2. That said, what we witnessed on C-SPAN last night in Urbandale was not necessarily representative of what happened in the other 1773 precincts. The decision by the chair there to allocate the delegates proportionally was his. They put it to a vote and moved on without comment. But that was misleading. There is nothing in the rule of the Iowa Republican Party that requires that. That fact alone leads me to believe that the Paul folks may have been able to hang around in some precincts and dominate the allocation process.

One final note: None of the 28 delegates from Iowa go to the convention in Tampa bound to anyone candidate.

Seth Masket said...

The decision by the chair there to allocate the delegates proportionally was his. They put it to a vote and moved on without comment. But that was misleading. There is nothing in the rule of the Iowa Republican Party that requires that.

Thanks, Josh. This is an important point. I wonder how typical Urbandale was.

Josh Putnam said...

That is a great unknown.

I would guess that Urbandale was typical for Romney precincts. But Paul precincts may have been different. Relatedly,, it would be nice to have one other piece of information: preference of precinct chairs. Again, this is a guess, but I suspect the underlying method of county convention allocation would correlate pretty highly with that.

cwxj415@hotmail.com said...

You are correct about the non-binding nature of the County Convention delegates.

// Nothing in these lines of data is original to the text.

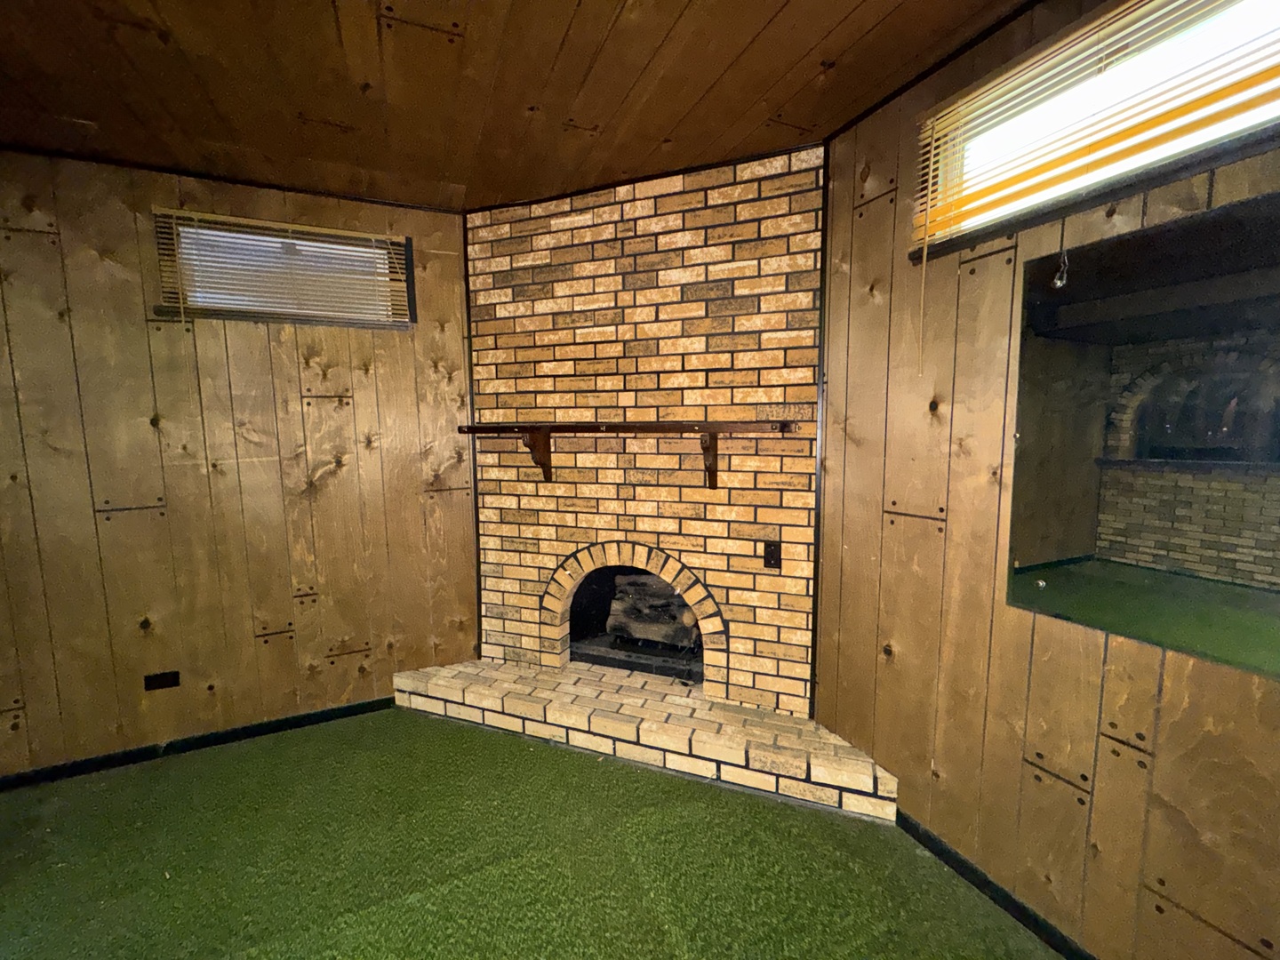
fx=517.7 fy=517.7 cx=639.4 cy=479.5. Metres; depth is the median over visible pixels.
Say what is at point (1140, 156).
window
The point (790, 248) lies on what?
brick wall
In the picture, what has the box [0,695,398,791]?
baseboard
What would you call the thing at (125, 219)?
left wall
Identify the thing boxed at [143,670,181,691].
wall socket
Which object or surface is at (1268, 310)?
mirror
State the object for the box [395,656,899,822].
brick hearth
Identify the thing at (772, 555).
wall outlet
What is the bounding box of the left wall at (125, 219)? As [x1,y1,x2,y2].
[0,149,476,780]
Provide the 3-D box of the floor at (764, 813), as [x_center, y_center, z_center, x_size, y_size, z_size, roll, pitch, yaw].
[-0.683,1.477,0.342,4.787,0.095,5.214,-3,6,-26]
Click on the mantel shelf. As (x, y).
(541, 452)
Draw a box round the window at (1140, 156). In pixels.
[908,0,1279,261]
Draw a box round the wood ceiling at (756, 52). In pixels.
[0,0,1027,212]
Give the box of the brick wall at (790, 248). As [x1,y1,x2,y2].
[466,146,823,719]
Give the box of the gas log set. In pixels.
[605,573,698,648]
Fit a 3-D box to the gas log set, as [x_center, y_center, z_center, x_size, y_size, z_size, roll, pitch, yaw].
[0.108,0.740,3.015,0.386,0.379,0.419,-3,6,-26]
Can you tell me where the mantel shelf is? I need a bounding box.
[456,421,798,489]
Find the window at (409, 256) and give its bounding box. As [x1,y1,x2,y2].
[152,209,417,328]
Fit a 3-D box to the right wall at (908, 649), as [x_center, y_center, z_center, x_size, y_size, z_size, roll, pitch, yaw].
[1.611,0.100,0.515,0.159,2.638,4.044,-3,6,-26]
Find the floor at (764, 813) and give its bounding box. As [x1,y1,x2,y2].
[0,707,1057,959]
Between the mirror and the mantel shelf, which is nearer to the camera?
the mirror
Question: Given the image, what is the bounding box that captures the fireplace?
[541,540,725,690]
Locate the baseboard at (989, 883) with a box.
[896,808,1095,959]
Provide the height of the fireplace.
0.684 m
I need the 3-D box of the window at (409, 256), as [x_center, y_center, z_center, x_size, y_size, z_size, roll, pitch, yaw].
[-1.622,-0.940,2.469,1.023,0.439,0.146,-3,6,-26]
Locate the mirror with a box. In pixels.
[1003,188,1279,680]
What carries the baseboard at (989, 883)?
attached to the right wall at (908, 649)
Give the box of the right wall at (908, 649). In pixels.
[812,0,1279,959]
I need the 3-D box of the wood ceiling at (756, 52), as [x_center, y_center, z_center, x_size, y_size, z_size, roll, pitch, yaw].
[-0.621,-1.167,0.066,4.793,0.107,5.099,-3,6,-26]
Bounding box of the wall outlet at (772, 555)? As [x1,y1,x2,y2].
[762,540,781,568]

In 1984, at the County Caucus I was elected to the District Caucus as a McGovern delegate. But McGovern dropped out prior to the District caucus, and so I became "uncommitted". Eventually, I supported Mondale - although I still cannot remember why!

Seth Masket said...

Wow, a McGovern delegate in '84? How many of there were you?

Andrew Oh-Willeke said...

Another important distinction pertinent to a caucus like Iowa's is that it involves the maximum stakes, in a highly stable, high political capital state, and even then is only interesting in states with open seats. Yet, with all of that at stake, it still produced just 120,000 votes cast - a single digit percentage of eligible participants. The stakes are lower, the information shortage is less acute, and the conditions are less favorable to a caucus system in most other states, at least at the Presidential level.

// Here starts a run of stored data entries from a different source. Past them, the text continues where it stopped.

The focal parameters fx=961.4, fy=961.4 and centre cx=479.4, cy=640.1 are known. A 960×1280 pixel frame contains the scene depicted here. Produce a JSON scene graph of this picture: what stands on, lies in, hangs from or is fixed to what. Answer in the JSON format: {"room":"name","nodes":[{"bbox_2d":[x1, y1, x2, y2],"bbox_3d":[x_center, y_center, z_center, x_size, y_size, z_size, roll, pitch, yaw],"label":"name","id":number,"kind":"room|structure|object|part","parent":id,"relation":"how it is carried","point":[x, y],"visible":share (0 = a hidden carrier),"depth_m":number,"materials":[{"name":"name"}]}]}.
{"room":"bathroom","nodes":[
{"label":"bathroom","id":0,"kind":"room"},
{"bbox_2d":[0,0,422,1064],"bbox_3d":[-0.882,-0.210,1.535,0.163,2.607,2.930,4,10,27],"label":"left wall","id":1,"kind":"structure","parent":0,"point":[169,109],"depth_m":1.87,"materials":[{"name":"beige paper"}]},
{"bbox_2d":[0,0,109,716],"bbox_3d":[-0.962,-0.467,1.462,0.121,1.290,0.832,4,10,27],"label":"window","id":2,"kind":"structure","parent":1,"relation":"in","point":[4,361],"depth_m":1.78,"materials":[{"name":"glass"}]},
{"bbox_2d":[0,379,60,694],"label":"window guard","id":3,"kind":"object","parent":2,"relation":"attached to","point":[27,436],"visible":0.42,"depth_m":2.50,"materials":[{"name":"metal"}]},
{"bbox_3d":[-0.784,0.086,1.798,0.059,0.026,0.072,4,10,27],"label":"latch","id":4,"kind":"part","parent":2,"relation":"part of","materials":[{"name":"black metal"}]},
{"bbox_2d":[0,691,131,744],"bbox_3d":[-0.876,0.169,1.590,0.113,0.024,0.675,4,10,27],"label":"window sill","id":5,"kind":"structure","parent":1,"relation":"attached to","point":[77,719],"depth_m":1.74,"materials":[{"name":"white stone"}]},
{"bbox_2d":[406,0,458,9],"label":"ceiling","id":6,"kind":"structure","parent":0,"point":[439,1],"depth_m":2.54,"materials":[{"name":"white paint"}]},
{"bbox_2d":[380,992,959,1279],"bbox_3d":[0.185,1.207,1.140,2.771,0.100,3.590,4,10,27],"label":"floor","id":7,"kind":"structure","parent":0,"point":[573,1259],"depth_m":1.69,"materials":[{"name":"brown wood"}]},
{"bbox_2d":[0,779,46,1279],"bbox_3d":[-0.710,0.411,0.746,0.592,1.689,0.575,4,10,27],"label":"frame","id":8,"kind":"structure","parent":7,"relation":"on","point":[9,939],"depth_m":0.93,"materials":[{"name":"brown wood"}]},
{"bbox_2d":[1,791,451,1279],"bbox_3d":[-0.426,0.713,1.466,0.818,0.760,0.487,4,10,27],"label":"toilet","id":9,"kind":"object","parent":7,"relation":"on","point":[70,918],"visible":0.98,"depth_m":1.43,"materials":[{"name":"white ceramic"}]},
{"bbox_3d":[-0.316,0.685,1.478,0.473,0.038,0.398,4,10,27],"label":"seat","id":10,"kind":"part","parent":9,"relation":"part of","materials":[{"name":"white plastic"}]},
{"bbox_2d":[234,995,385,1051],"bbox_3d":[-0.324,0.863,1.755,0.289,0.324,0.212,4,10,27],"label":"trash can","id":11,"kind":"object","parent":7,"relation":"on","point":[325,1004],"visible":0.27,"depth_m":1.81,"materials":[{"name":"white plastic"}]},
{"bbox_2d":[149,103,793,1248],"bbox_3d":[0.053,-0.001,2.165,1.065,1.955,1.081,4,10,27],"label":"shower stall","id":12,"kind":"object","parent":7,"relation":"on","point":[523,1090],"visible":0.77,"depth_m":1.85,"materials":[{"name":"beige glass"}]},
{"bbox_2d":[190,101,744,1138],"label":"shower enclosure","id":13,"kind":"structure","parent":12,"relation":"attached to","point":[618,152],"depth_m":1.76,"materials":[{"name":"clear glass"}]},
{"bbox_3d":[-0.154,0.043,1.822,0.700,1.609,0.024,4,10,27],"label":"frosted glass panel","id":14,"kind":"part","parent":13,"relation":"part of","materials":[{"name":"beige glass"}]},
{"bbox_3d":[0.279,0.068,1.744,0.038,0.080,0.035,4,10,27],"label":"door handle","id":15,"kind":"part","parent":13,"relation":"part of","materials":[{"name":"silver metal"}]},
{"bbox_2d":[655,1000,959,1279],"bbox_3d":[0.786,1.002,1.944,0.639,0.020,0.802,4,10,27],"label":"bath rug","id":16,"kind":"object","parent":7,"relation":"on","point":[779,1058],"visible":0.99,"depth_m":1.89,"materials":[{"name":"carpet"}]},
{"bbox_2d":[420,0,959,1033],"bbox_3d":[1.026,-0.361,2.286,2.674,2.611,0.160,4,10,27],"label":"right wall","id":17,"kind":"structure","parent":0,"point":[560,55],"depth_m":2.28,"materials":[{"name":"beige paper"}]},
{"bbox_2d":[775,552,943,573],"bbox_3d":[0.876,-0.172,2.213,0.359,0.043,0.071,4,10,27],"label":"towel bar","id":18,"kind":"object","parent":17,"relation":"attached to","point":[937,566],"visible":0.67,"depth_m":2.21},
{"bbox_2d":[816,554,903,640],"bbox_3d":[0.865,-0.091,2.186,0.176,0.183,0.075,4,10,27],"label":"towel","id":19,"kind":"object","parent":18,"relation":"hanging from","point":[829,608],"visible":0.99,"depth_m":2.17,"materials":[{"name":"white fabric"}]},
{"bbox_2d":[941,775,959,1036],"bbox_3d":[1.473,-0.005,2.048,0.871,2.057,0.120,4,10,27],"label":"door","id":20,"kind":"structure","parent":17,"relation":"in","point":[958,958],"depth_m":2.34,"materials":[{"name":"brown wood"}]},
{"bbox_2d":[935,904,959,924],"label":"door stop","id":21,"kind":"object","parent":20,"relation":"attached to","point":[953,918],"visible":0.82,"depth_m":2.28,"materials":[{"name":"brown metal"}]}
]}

The best reason for a caucus is that it allows voters to get information which is scarce about low profile candidates and low profile races. Presidential races are never low profile, and there are no low profile candidates left after the first two or three rounds of the Presidential nomination process. So, beyond that, the Presidential nomination race is a horrible place to use a caucus system because it disenfranchises 90% of people who might have participated by other means, and provides little in the way of countervening benefits.

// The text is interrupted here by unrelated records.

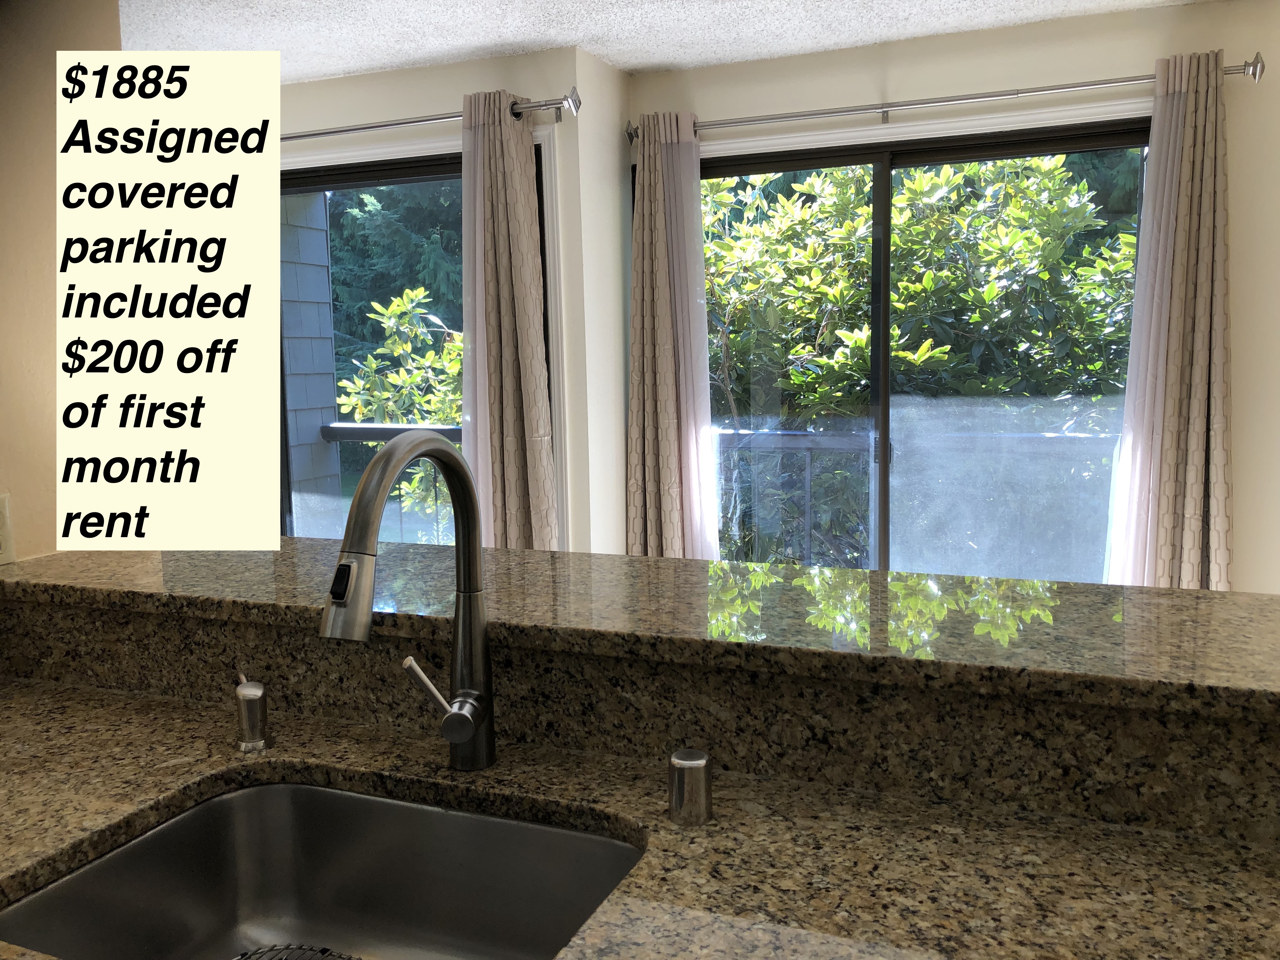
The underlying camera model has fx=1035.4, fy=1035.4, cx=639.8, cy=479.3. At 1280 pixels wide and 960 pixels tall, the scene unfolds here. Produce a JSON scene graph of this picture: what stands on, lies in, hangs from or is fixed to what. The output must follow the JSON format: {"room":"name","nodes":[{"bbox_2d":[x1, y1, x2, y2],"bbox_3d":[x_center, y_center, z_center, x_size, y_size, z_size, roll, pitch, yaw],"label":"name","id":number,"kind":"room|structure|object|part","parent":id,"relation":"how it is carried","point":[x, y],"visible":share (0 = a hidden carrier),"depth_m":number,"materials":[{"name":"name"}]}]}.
{"room":"kitchen","nodes":[
{"label":"kitchen","id":0,"kind":"room"},
{"bbox_2d":[0,0,121,564],"bbox_3d":[-1.404,0.069,1.095,0.165,2.361,2.078,2,8,22],"label":"left wall","id":1,"kind":"structure","parent":0,"point":[59,33],"depth_m":1.76,"materials":[{"name":"beige paint"}]},
{"bbox_2d":[0,492,16,565],"bbox_3d":[-1.069,0.087,1.707,0.008,0.116,0.071,2,8,22],"label":"wall outlet","id":2,"kind":"object","parent":1,"relation":"attached to","point":[1,520],"visible":0.99,"depth_m":1.73,"materials":[{"name":"white plastic"}]},
{"bbox_2d":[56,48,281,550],"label":"text label","id":3,"kind":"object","parent":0,"point":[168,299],"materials":[{"name":"beige"}]},
{"bbox_2d":[279,46,624,552],"bbox_3d":[-1.742,-0.342,4.402,3.380,2.442,0.172,2,8,22],"label":"left wall","id":4,"kind":"structure","parent":0,"point":[504,71],"depth_m":3.72,"materials":[{"name":"white paint"}]},
{"bbox_2d":[280,143,557,542],"bbox_3d":[-1.224,-0.190,4.231,2.044,2.112,0.116,2,8,22],"label":"sliding glass door","id":5,"kind":"structure","parent":4,"relation":"in","point":[380,173],"depth_m":4.13,"materials":[{"name":"glass"}]},
{"bbox_2d":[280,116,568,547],"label":"door trim","id":6,"kind":"structure","parent":4,"relation":"attached to","point":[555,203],"depth_m":3.65,"materials":[{"name":"white paint"}]},
{"bbox_2d":[281,88,579,142],"bbox_3d":[-1.329,-1.299,3.930,2.445,0.087,0.132,2,8,22],"label":"curtain rod","id":7,"kind":"object","parent":4,"relation":"attached to","point":[348,130],"visible":0.64,"depth_m":3.61,"materials":[{"name":"silver metal"}]},
{"bbox_2d":[457,89,559,552],"bbox_3d":[-0.473,-0.196,3.626,0.380,2.212,0.165,2,8,22],"label":"curtain","id":8,"kind":"object","parent":7,"relation":"hanging from","point":[507,130],"visible":0.81,"depth_m":3.58,"materials":[{"name":"beige fabric"}]},
{"bbox_2d":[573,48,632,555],"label":"side wall","id":9,"kind":"structure","parent":0,"point":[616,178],"depth_m":3.85,"materials":[{"name":"white paint"}]},
{"bbox_2d":[0,679,1278,959],"bbox_3d":[-0.093,0.402,0.960,2.236,0.039,0.725,2,8,22],"label":"granite countertop","id":10,"kind":"structure","parent":0,"point":[27,719],"depth_m":1.02,"materials":[{"name":"stone"}]},
{"bbox_2d":[233,673,272,751],"bbox_3d":[-0.493,0.292,1.302,0.052,0.090,0.058,2,8,22],"label":"soap dispenser","id":11,"kind":"object","parent":10,"relation":"on","point":[250,692],"visible":1,"depth_m":1.29,"materials":[{"name":"silver metal"}]},
{"bbox_2d":[0,778,641,959],"bbox_3d":[-0.308,0.502,1.021,0.603,0.192,0.440,2,8,22],"label":"sink","id":12,"kind":"object","parent":10,"relation":"in","point":[356,800],"visible":0.88,"depth_m":1.21,"materials":[{"name":"silver metal"}]},
{"bbox_2d":[233,942,359,959],"bbox_3d":[-0.332,0.536,0.967,0.320,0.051,0.246,2,8,22],"label":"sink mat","id":13,"kind":"object","parent":12,"relation":"in","point":[276,953],"visible":0.97,"depth_m":1.09,"materials":[{"name":"black"}]},
{"bbox_2d":[322,432,493,772],"bbox_3d":[-0.254,0.150,1.103,0.098,0.400,0.268,2,8,22],"label":"faucet","id":14,"kind":"object","parent":10,"relation":"on","point":[345,563],"visible":0.99,"depth_m":1.16,"materials":[{"name":"silver metal"}]},
{"bbox_3d":[-0.225,0.246,1.167,0.082,0.087,0.055,2,8,22],"label":"lever handle","id":15,"kind":"part","parent":14,"relation":"part of","materials":[{"name":"silver metal"}]},
{"bbox_2d":[0,593,1279,846],"bbox_3d":[0.022,0.271,1.226,2.538,0.123,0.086,2,8,22],"label":"granite backsplash","id":16,"kind":"structure","parent":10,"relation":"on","point":[1204,829],"depth_m":1.17,"materials":[{"name":"stone"}]},
{"bbox_2d":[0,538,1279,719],"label":"bar countertop","id":17,"kind":"structure","parent":16,"relation":"on","point":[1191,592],"depth_m":1.35,"materials":[{"name":"stone"}]},
{"bbox_2d":[668,747,712,825],"bbox_3d":[0.052,0.317,1.076,0.048,0.068,0.048,2,8,22],"label":"air gap cap","id":18,"kind":"object","parent":10,"relation":"on","point":[700,775],"visible":0.99,"depth_m":1.06,"materials":[{"name":"silver metal"}]},
{"bbox_2d":[116,0,1224,85],"bbox_3d":[-0.898,-1.181,0.905,7.583,0.104,6.506,2,8,22],"label":"ceiling","id":19,"kind":"structure","parent":0,"point":[359,65],"depth_m":3.33,"materials":[{"name":"white paint"}]},
{"bbox_2d":[620,1,1279,588],"bbox_3d":[1.704,-0.289,3.500,3.790,2.468,0.162,2,8,22],"label":"right wall","id":20,"kind":"structure","parent":0,"point":[1236,402],"depth_m":3.36,"materials":[{"name":"paint"}]},
{"bbox_2d":[698,119,1147,581],"bbox_3d":[0.948,-0.190,3.865,1.985,2.058,0.115,2,8,22],"label":"sliding glass door","id":21,"kind":"structure","parent":20,"relation":"in","point":[775,165],"depth_m":3.77,"materials":[{"name":"glass"}]},
{"bbox_2d":[626,52,1264,145],"bbox_3d":[0.926,-1.273,3.533,2.066,0.088,0.127,2,8,22],"label":"curtain rod","id":22,"kind":"object","parent":20,"relation":"attached to","point":[920,103],"visible":0.81,"depth_m":3.44,"materials":[{"name":"silver metal"}]},
{"bbox_2d":[625,111,717,561],"bbox_3d":[0.117,-0.240,3.934,0.378,2.217,0.149,2,8,22],"label":"curtain","id":23,"kind":"object","parent":22,"relation":"hanging from","point":[663,436],"visible":0.85,"depth_m":3.90,"materials":[{"name":"beige fabric"}]},
{"bbox_2d":[1107,50,1233,592],"bbox_3d":[1.709,-0.180,3.297,0.390,2.249,0.141,2,8,22],"label":"curtain","id":24,"kind":"object","parent":22,"relation":"hanging from","point":[1191,474],"visible":0.89,"depth_m":3.27,"materials":[{"name":"beige fabric"}]},
{"label":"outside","id":25,"kind":"structure","parent":0,"visible":0},
{"bbox_2d":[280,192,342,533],"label":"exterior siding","id":26,"kind":"structure","parent":25,"point":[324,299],"depth_m":5.10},
{"label":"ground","id":27,"kind":"structure","parent":25,"visible":0},
{"bbox_2d":[314,420,467,545],"bbox_3d":[-0.885,0.231,5.093,1.703,1.041,0.081,2,8,22],"label":"balcony railing","id":28,"kind":"object","parent":27,"relation":"on","point":[330,429],"visible":0.22,"depth_m":5.21,"materials":[{"name":"metal"}]},
{"bbox_2d":[327,180,464,542],"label":"tree","id":29,"kind":"object","parent":27,"relation":"on","point":[372,205],"visible":0.16,"materials":[{"name":"green plant"}]},
{"bbox_2d":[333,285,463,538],"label":"shrub","id":30,"kind":"object","parent":27,"relation":"on","point":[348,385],"visible":0.28,"depth_m":6.44,"materials":[{"name":"green plant"}]},
{"bbox_2d":[716,421,1118,574],"bbox_3d":[1.722,0.287,4.748,3.616,1.071,0.082,2,8,22],"label":"balcony railing","id":31,"kind":"object","parent":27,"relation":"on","point":[737,436],"visible":0.4,"depth_m":4.92,"materials":[{"name":"metal"}]},
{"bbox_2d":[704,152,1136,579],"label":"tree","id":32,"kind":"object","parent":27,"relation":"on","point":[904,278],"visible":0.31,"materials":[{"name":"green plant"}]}
]}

Also, there are far more ways to complain about a causus process and far more room for error in one, than in a highly stylized and scriped primary voting process. Machines are better at counting than people of any demographic description.

Andrew Oh-Willeke said...

Given recent events that show that the vote count was screwed up the first time in Iowa, I really think that you ought to retract your title or at least make a counterpart posting entitled "White Men Can't Count."